“If you’re not ATP Top 50, you net more as a teaching pro in south Florida”: Reilly Opelka jumps into the prize-money debate
Reilly Opelka replied in the comments of a Patrick Mouratoglou post on Instagram about Grand Slam revenue distribution, in his own terms.
Reilly Opelka, Miami 2025 | © Julien Nouet / Tennis Majors
Reilly Opelka added his voice to the prize-money debate on Sunday, replying in the comments of a Patrick Mouratoglou post on Instagram about Grand Slam revenue distribution. “If you’re not top 50 you net more as a teaching pro in south Florida,” he wrote under Mouratoglou’s post, which has caused a lot of reaction in the context of the prize-money guerrilla happening behind the scenes before Roland-Garros.

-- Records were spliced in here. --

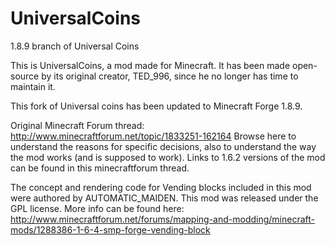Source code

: # UniversalCoins
1.8.9 branch of Universal Coins

This is UniversalCoins, a mod made for Minecraft. It has been made open-source by its original creator, TED_996, since he no longer has time to maintain it.

This fork of Universal coins has been updated to Minecraft Forge 1.8.9.

Original Minecraft Forum thread: http://www.minecraftforum.net/topic/1833251-162164 Browse here to understand the reasons for specific decisions, also to understand the way the mod works (and is supposed to work). Links to 1.6.2 versions of the mod can be found in this minecraftforum thread.

The concept and rendering code for Vending blocks included in this mod were authored by AUTOMATIC_MAIDEN. This mod was released under the GPL license. More info can be found here: http://www.minecraftforum.net/forums/mapping-and-modding/minecraft-mods/1288386-1-6-4-smp-forge-vending-block
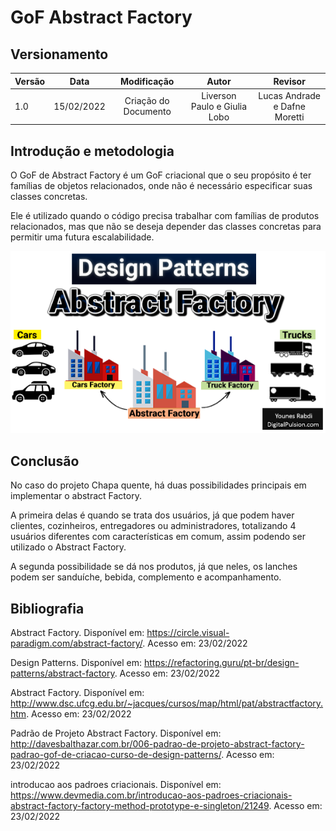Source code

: # GoF Abstract Factory

## Versionamento

| Versão | Data       | Modificação          | Autor                        |Revisor|
| ------ | :--------: | :------------------: | :--------------------------: | :---: |
| 1.0    | 15/02/2022 | Criação do Documento |  Liverson Paulo e Giulia Lobo | Lucas Andrade e Dafne Moretti |

## Introdução e metodologia

O GoF de Abstract Factory é um GoF criacional que o seu propósito é ter famílias de objetos relacionados, onde não é necessário especificar suas classes concretas.

Ele é utilizado quando o código precisa trabalhar com famílias de produtos relacionados, mas que não se deseja depender das classes concretas para permitir uma futura escalabilidade.

![](../../assets/images/abstractfactory.png)

## Conclusão

No caso do projeto Chapa quente, há duas possibilidades principais em implementar o abstract Factory.

A primeira delas é quando se trata dos usuários, já que podem haver clientes, cozinheiros, entregadores ou administradores, totalizando 4 usuários diferentes com características em comum, assim podendo ser utilizado o Abstract Factory.

A segunda possibilidade se dá nos produtos, já que neles, os lanches podem ser sanduíche, bebida, complemento e acompanhamento.

## Bibliografia

Abstract Factory. Disponível em: https://circle.visual-paradigm.com/abstract-factory/. Acesso em: 23/02/2022

Design Patterns. Disponível em: https://refactoring.guru/pt-br/design-patterns/abstract-factory. Acesso em: 23/02/2022

Abstract Factory. Disponível em: http://www.dsc.ufcg.edu.br/~jacques/cursos/map/html/pat/abstractfactory.htm. Acesso em: 23/02/2022

Padrão de Projeto Abstract Factory. Disponível em: http://davesbalthazar.com.br/006-padrao-de-projeto-abstract-factory-padrao-gof-de-criacao-curso-de-design-patterns/. Acesso em: 23/02/2022

introducao aos padroes criacionais. Disponível em: https://www.devmedia.com.br/introducao-aos-padroes-criacionais-abstract-factory-factory-method-prototype-e-singleton/21249. Acesso em: 23/02/2022
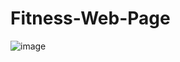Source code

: # Fitness-Web-Page
![image](https://user-images.githubusercontent.com/111243321/207495394-6ad8f659-eaf6-4b11-b5b5-dd01a52d5fdf.png)
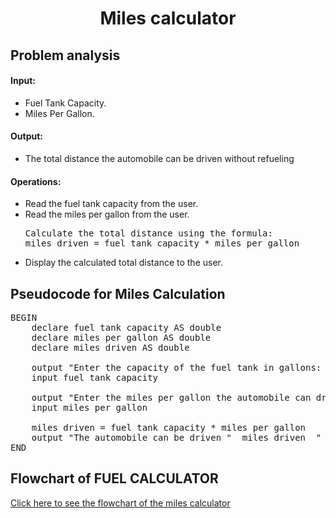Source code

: <a name="readme-top"></a>

<div align="center">
  <h1><b> Miles calculator </b></h1>
  
<html>
<body>
<div align = "left">
<p> <h2> Problem analysis </h2> </p>

<h4>Input:</h4>

  <ul>
    <li> Fuel Tank Capacity. </li>
    <li> Miles Per Gallon. </li>
  </ul>

<h4>Output:</h4>

<ul>
    <li> The total distance the automobile can be driven without refueling</li>
</ul>

<h4>Operations:</h4>

<ul>
    <li>Read the fuel tank capacity from the user.</li>
    <li>Read the miles per gallon from the user.</li>
<pre>
Calculate the total distance using the formula:
miles driven = fuel tank capacity * miles per gallon
</pre>
    <li>Display the calculated total distance to the user.</li>
</ul>

</body>
</html>

<h2>Pseudocode for Miles Calculation</h2>

<pre>
BEGIN
    declare fuel tank capacity AS double
    declare miles per gallon AS double
    declare miles driven AS double
    
    output "Enter the capacity of the fuel tank in gallons: "
    input fuel tank capacity
    
    output "Enter the miles per gallon the automobile can drive: "
    input miles per gallon
  
    miles driven = fuel tank capacity * miles per gallon
    output "The automobile can be driven "  miles driven  " miles without refueling."
END
</pre>

<html>
  <h2> Flowchart of FUEL CALCULATOR </h2>
  <div align = "left">
  <a href="https://1drv.ms/i/c/105b6da710b596d0/EcYGBBLhbC9Ctu7NyCoxNJIB5nqbtLa_O0GIjqP-3LnNCA?e=jesf0Q ">Click here to see the flowchart of the miles calculator </a>
    
</html>
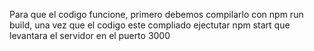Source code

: Para que el codigo funcione, primero debemos compilarlo con npm run build, una vez que el codigo este compliado ejectutar npm start que levantara el servidor en el puerto 3000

The American picked up the same 14% figure that Jannik Sinner, Alexander Zverev and Aryna Sabalenka have all referenced in Rome this week — and turned it on the national federations, three of them (Australia, France, USA) organising Grand Slam tournaments.
“Tennis is the ultimate meritocracy,” Opelka continued. “We don’t need government grants, we need transparency. The fact that the USTA, LTA [Wimbledon is organised by a private club, The All England Lawn Tennis and Croquet Club, editor’s note], FFT, and TA are all ‘non profits’ should tell you everything you need to know. I’m always sceptical of organisations without direct market accountability. If the players are the product and only receive 14% of revenues, where is the money going?”
Mouratoglou : “It’s difficult to understand for the fans”
The Mouratoglou post he was replying to had laid out the same argument the players have been making all week: the four Grand Slams pay back 13-15% of revenue to players, against roughly 22% on the ATP and WTA tours.
“This year, the winner of Roland-Garros will win 2.8 million euros. The one who loses in the first round, 87,000 euros,” Mouratoglou said in the post. “It’s difficult to understand for the fans that players who make so much money want more, and I can get that. The real question is not how much money they make. The real question is, how is the money distributed? What the players complain about is the fact that the governing bodies are not giving back a high percentage of the money they make.”
Mouratoglou went further on the structural issue Opelka picked up in his comment. “The problem that I see also is that most of the money the governing bodies are giving back is going to a very, very small proportion of players. It’s not normal that in a sport like tennis, a guy who’s ranked 150 in the world cannot make a living. This is completely a scandal.”
Opelka’s track record on the subject
Opelka’s own track record gives the comment weight. The 28-year-old, now ranked No. 74 (he was No. 17 in 2022), is a co-plaintiff in the PTPA’s March 2025 lawsuit against the ATP, WTA, ITF and ITIA, which alleges “artificial caps on prize money” among other claims.
Opelka testified in a Manhattan federal court in April 2025 that ATP chairman Andrea Gaudenzi had sent a Players Advisory Council member to warn him, on an exercise bike at the Miami Open, that he would lose his pension and face millions in legal fees if he did not withdraw his name from the PTPA suit, as reported by Front Office Sports. Opelka said he had three conversations with the player but refused to name him, citing fear of retribution.
The ATP denied the account; the judge overruled its objection and let the testimony stand. The ATP has not publicly commented on that account since then.
Opelka attacked the ATP in 2022 for what he called the “systematic suppression of player compensation” after the Western & Southern Open was sold for a reported $300 million while prize money at many events stayed flat. He has also been fined some $94,600 in 2025, including $54,600 at Indian Wells over a lighting dispute (twice his prize money for the tournament) and $40,000 at the Dallas Open after calling the chair umpire “bush league.”
Sinner, Zverev, Sabalenka, Gauff, Djokovic and several other players have all addressed the same prize-money question in the past four days. The Wimbledon announcement is next.